Beweisnotstand ist eine Sache, Korruption und traditionelles Denken bei der Justiz eine andere. Während die Mitarbeiterinnen in Frauenhäusern mit der Justiz unzufrieden sind, wird die Arbeit der Polizei positiv beurteilt. Sie hat eigens geschulte Mitarbeiterrinnen, die in Fällen häuslicher Gewalt einschreiten. Geleitet wird diese Polizeidienststelle von Tahiri Haxholi, die ebenfalls auf rechtliche Probleme hinweist:

„Ein Hauptproblem ist, dass wir im Strafgesetzbuch kein besonderes Kapitel haben, das die Gewalt in der Familie betrifft. Auch die Strafbestimmungen sind auf verschiedene Bereiche verteilt. Bei leichter Körperverletzung sind Strafen bis zu drei Jahren vorgesehen; doch bei schwerer Körperverletzung sind die Strafen in der Realität nicht hoch; ich kenne einen Fall, wo ein Gewalttäter in erster Instanz zu acht Jahren verurteilt wurde, doch die zweite Instanz senkte die Strafe auf fünf Jahre.“

Diese Strafrahmen sind auch in Österreich nicht höher, dessen Strafgesetzbuch abgesehen vom Wegweiserecht des Gewaltschutzgesetzes ebenfalls keinen eigenen Straftatbestand für häusliche Gewalt kennt. Doch das größte Problem im Kosovo ist und bleibt für Opfer die triste soziale Lage. Positive Beispiele für den Weg in die Selbständigkeit sind selten, doch es gebe sie, wie Iabte Mustafa betont:

"Wir haben wir es geschafft, acht Frauen in privaten Betrieben zu beschäftigen, wobei USAID pro Monat und Frau 100 Euro zuschließt. Leider haben diese Frauen niedriges Bildungsniveau, und so konnten wir sie nur diesem Niveau entsprechend beschäftigen; doch das ist auf sechs Monate befristet, und was danach ist, das wissen wir nicht."

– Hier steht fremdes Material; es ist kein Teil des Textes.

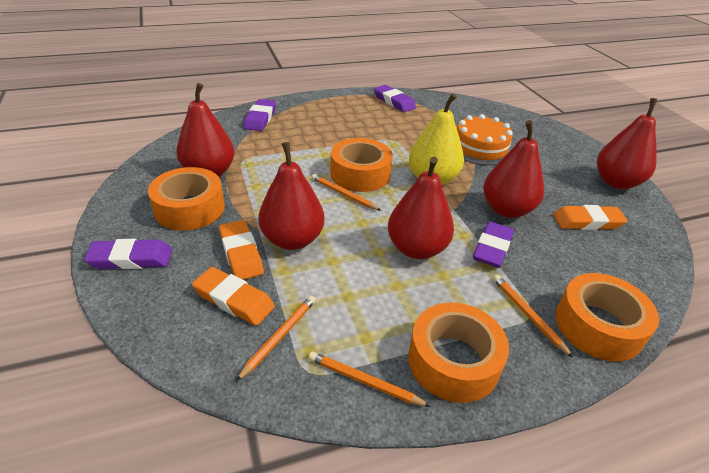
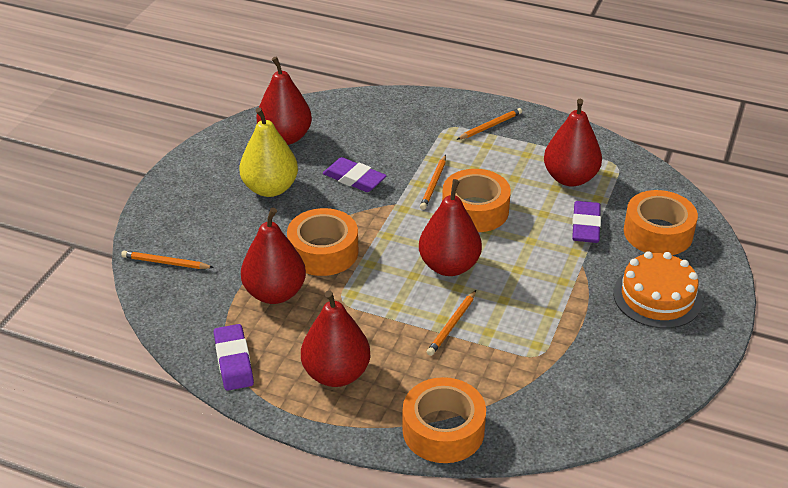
orange eraser: [192,267,275,326] [219,220,264,280] [553,205,628,230] = 3 -> none = 0
purple eraser: [84,239,172,269] [244,99,276,131] [374,85,416,112] [473,221,514,268] = 4 -> [214,324,254,391] [323,157,387,192] [572,201,601,243] = 3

Noch viel ungewisser ist das Schicksal der 22-jährigen Drita in Pristina. Zwar will ihr das Frauenhaus bei Wohnung- und Job-Suche helfen. Für die alleinerziehende Mutter eines dreijährigen Buben wird der weitere Lebensweg alles andere als leicht aber hoffentlich friedlich sein, damit die Wunden der häuslichen Gewalt auch wirklich vernarben können.

Abmod:

Aus Sicherheitsgründen ist der Name des Opfers geändert worden und auch alle näheren Angaben über ihren Herkunftsort unterblieben daher.